Очень вас прошу — не разговаривайте вы с ним на эти темы!— Разве это мы разговариваем? — оправдывался Лукьяныч.— Это он разговаривает!
— Коростелев! — позвал Сережа из темной комнаты.
Они замолчали сразу...
— Да? — спросил, войдя, Коростелев.
— Кто такое работник прилавка?
— Ты-ы! — сказал Коростелев.— Ты что не спишь? Спи сейчас же! — Но Сережины блестящие глаза были выжидательно и открыто обращены к нему из полумрака; и наскоро, шепотом (чтобы мама не услышала и не рассердилась) Коростелев ответил на вопрос...» (стр. 274—275).
Хоть что-нибудь понять хочет Сережа!
Ну, а как же надо было помочь мальчику в мучительной работе его мысли? На это отвечает название главы — «Недоступное пониманию». Да, жизненный опыт Сережи еще недостаточен, чтобы разобраться в смысле поступков вора, жалости к нему Лукьяныча, в том, что такое тюрьма, страшная она или нестрашная, и при чем тут работник прилавка, к которому ушла жена вора.
Панова изображает перемещение главных трудностей существования Сережи.
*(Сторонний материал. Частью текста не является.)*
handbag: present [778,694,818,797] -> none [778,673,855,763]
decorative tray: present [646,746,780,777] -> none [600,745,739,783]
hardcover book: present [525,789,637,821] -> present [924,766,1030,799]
Теперь уже не так ему важно, что крапива жжется и кошка царапается,— теперь жгут мысли о непонятных явлениях в среде людей. Новые трудности его существования рождают трудности для взрослых — нелегко подыскать объяснения такого сложного комплекса явлений, как воровство, тюрьма, разные наказания для взрослых и детей... Профессиональный педагог Марьяна отмахивается — не на каждый вопрос надо отвечать, нечего мутить ребенку сознание. Лукьяныч огорчен, что не сумел ответить. Коростелев... Тут не скажешь двумя словами. Важнейшая линия повести — как и почему Коростелев стал главным человеком в жизни Сережи. Для Коростелева Сережа был интересным и близким человеком с самого начала их знакомства. Еще в «Ясном береге» Коростелеву, ревнующему Марьяну к Иконникову, нестерпима мысль, что этот ничтожный и себялюбивый человек «над Сережей будет хозяином». И ведь недаром в сопоставлении двух спящих дан метафорический намек на внутреннее родство Коростелева с Сережей.
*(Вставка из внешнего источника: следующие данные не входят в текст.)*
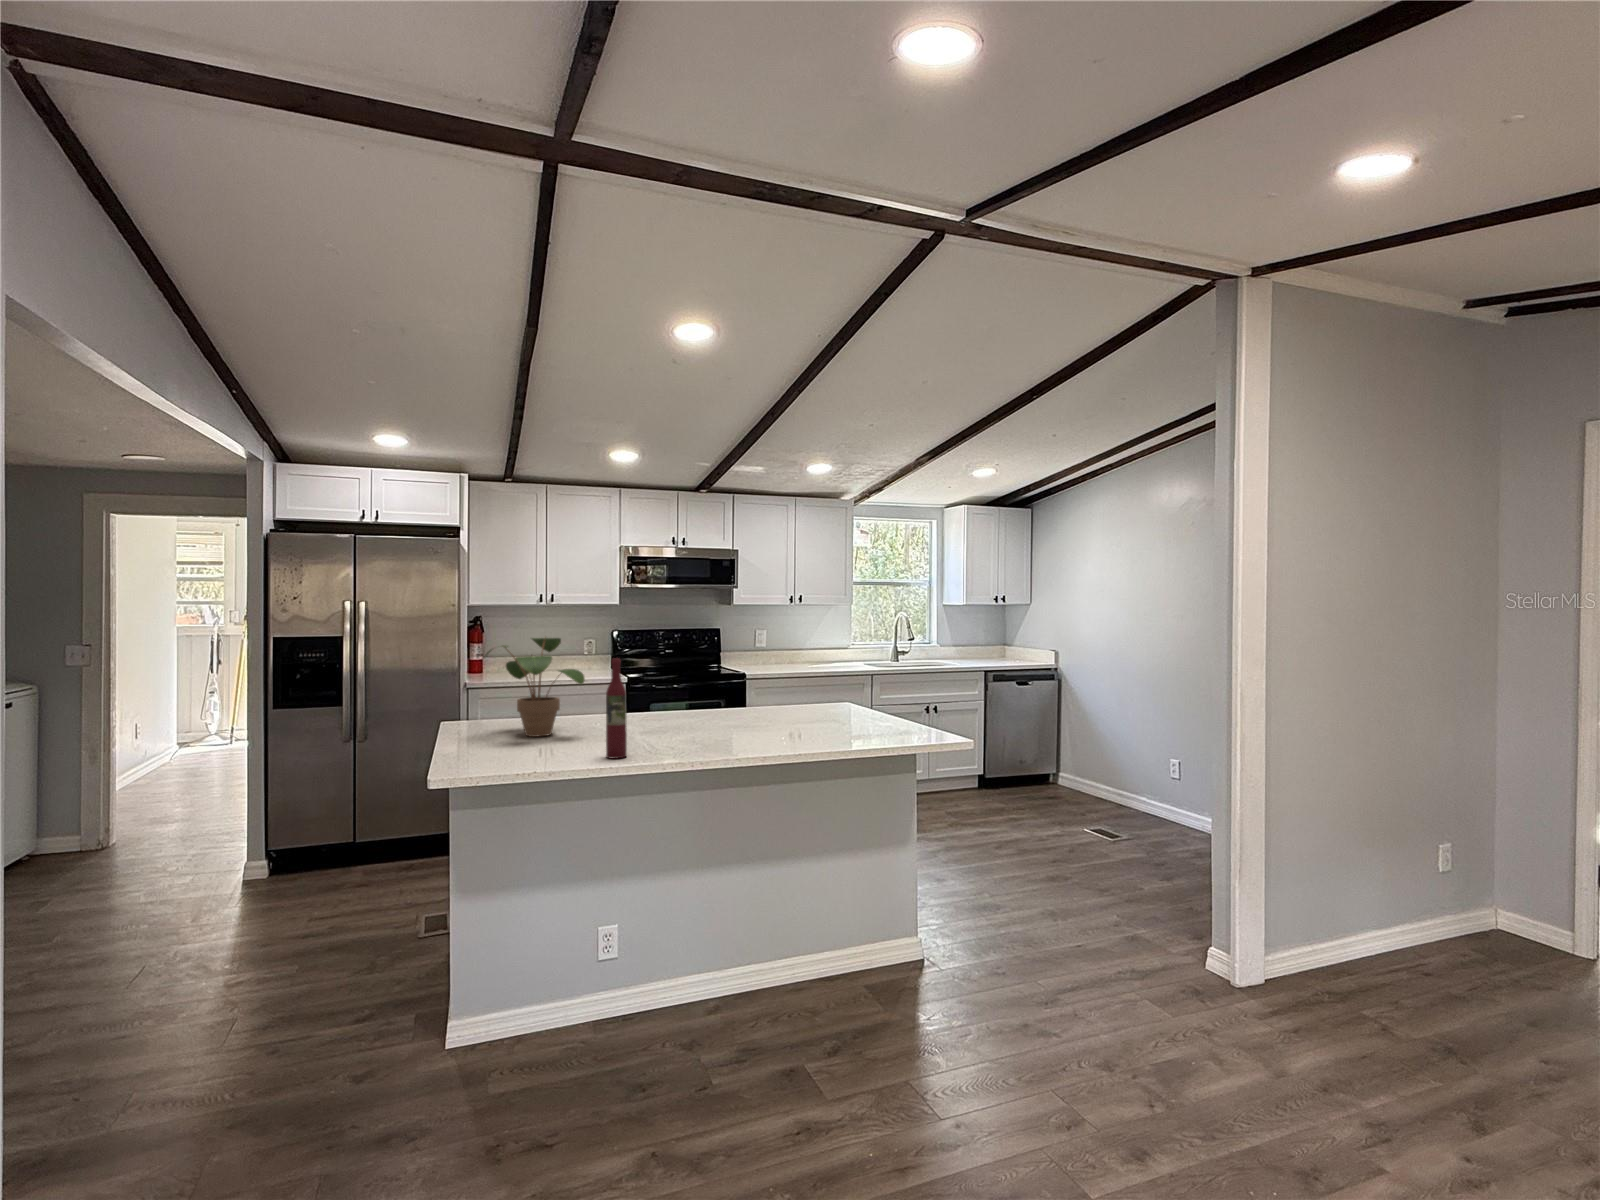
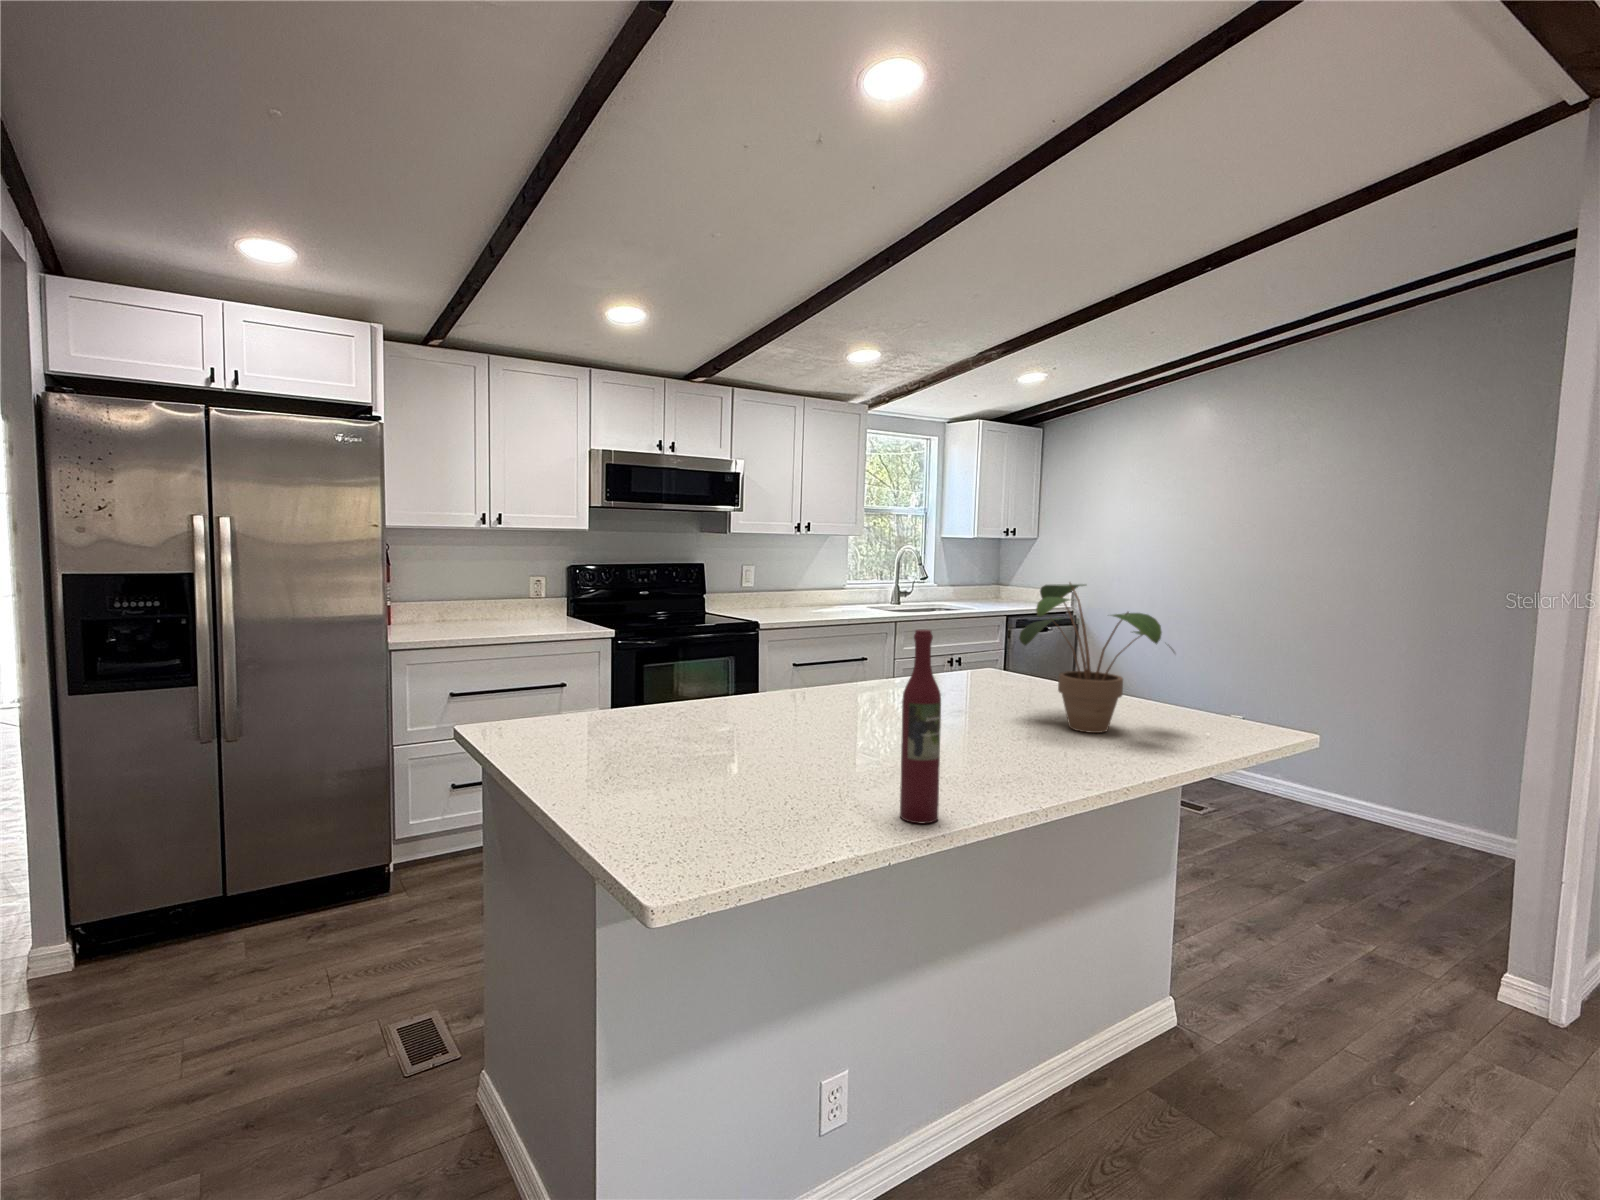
potted plant: present [486,637,585,737] -> present [1019,583,1174,733]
В повести о Сереже открывается черта Коростелева, которая не могла раскрыться в «Ясном береге»: Коростелев не только талантливый организатор и воспитатель коллектива, он талантливый отец.
Как выручил Сережу воспитательный дар Коростелева в день потрясающих впечатлений!
Умерла прабабушка. В гробу лежало что-то непонятное. «Оно напоминало прабабушку: такой же запавший рот и костлявый подбородок, торчащий вверх. Но оно было не прабабушкой. Оно было неизвестно что. У человека не бывают так закрытых глаз [...]. Но если бы оно вдруг ожило, это было бы еще страшней. Если бы оно, например, сделало: «хрр...» При мысли об этом Сережа вскрикнул» (стр. 239—240).
Для малышей смерть непостижима. И потому они ее отрицают. Формы отрицания различны — они зависят от индивидуальности, развития, богатства фантазии. К. Чуковский в книге «От двух до пяти» посвятил теме «Дети о смерти» специальную главу. В ней несколько десятков подлинных высказываний малышей о смерти, записанных со слов детей или их родителей, а также выраженных в художественных произведениях (в том числе у Шарова и Пановой). Так или иначе смерть всегда отрицается ребенком. Умирают не все или умирают не всегда — самые частые решения. И малыши настоятельно требуют от взрослых подтверждения.
Что делать? Конечно, не пожимать плечами, как воспитательница в «Леньке» Шарова, когда мальчик сказал, что дохлая птица улетела. И не настаивать, что все умрут, и ты тоже. Подлинный воспитатель не станет лишать детей оптимистической веры в вечную жизнь на земле — в крайнем случае, если уж всеобщее бессмертие невозможно, то хотя бы его, малыша.
«Все там будем»,— сказала тетя Тося на похоронах прабабушки. Вернулись домой.
«Они сели есть. Сережа не мог. Ему противна была еда. Тихий, всматривался он в лица взрослых. Старался не вспоминать, но оно вспоминалось да вспоминалось — длинное, ужасное, в холоде и запахе земли.